Several case studies demonstrating ways that Protection & Advocacy Agencies (P&A) can help with advocacy of youth in court and legislative change included several stories of youth charged as adults.  One case study in California outlined a young man with autism who stabbed his stepfather during a behavior episode. His stepfather was treated and released from the hospital the same night; the young man was charged as an adult and found not competent to stand trial.  The P&A was part of a team who advocated that this young man be held in a juvenile facility until proper placement could be identified. Advocacy efforts allowed him to be released from custody and placed into a community home where he could continue to maintain his close ties to his family, church and community, rather than to a regional developmental center, far away from his supports. 
Diane Smith Howard, author of the report states the importance of providing services to youth with disabilities so they aren’t ultimately fed into the adult system, “Research has clearly shown us that the adult system and adult methods of discipline used within that system, such as isolation, do not effectively rehabilitate youth with disabilities, nor are they effective for youth in general.  Yet we persist on using them.   One reason for this is the failure to provide effective and readily available community based services for youth with disabilities, which results in their referrals into the juvenile justice system, which then acts as a feeder for the adult system.  Or worse in some cases, feeds youth directly into the adult system.  In makes no sense to allocate additional funding for programs that are not research based and run contrary to what we know.”

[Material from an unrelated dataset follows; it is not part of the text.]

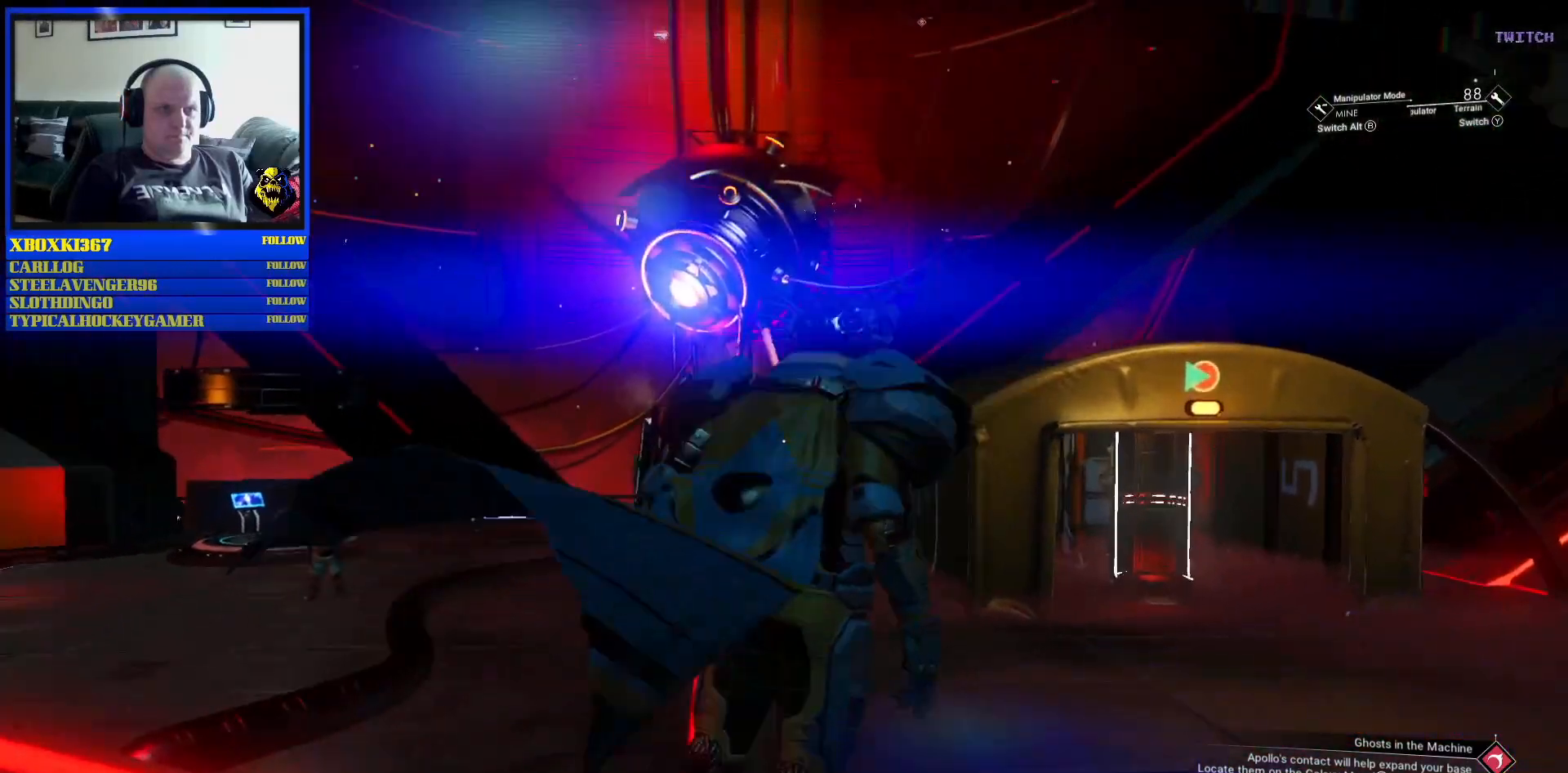
{"buttons": [], "left_stick": "up-left", "right_stick": "center", "events": [[100, "right_stick", "center"]]}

Call to Action: The report makes key recommendations to Congress, the Administration and State Legislators to improve conditions for youth with disabilities.  Highlights include: 
  • Funding P&A for juvenile justice programs
  • Fund the statutes that provide services for this population including Medicaid community-based services, IDEA and PREA
  • Reauthorizing the JJDPA with language that eliminates the valid court order and prohibits the use of solitary confinement for all youth, including those housed in adult facilities. 
  • The U.S. Department of Education (ED) and Department of Justice (DOJ) should fully enforce all provisions of Title VI, Title IX, the ADA Section 504, and the IDEA, including all obligations under these statutes for youth in correctional facilities, so that education of youth in these settings is equal to that provided to students in other public schools.

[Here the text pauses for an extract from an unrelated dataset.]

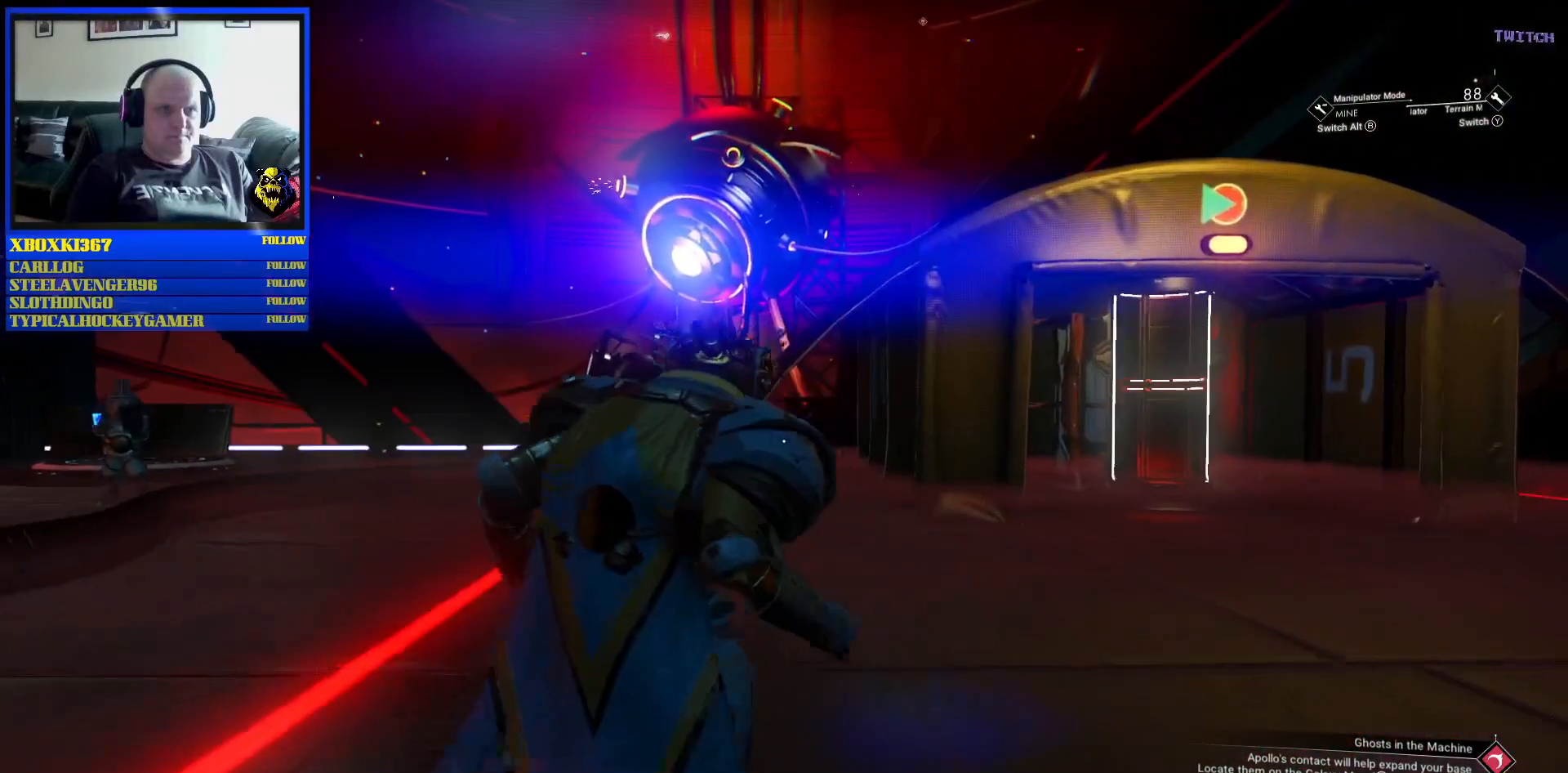
{"buttons": [], "left_stick": "up", "right_stick": "center"}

  • ED and DOJ should expand the scope of their investigations to include youth in federal custody (Federal Bureau of Prisons (BOP), Department of Homeland Security (DHS), Immigration Detention and other federal programs).
  • States should develop and support programs that provide training in the following rights, laws and regulations: IDEA, ADA, and Section 504, Title VI and Title IX, disparate impact claims, harassment/hostile environment claims, Due Process rights applicable to all public school students, and state specific civil rights laws, to all stakeholders in the juvenile justice system.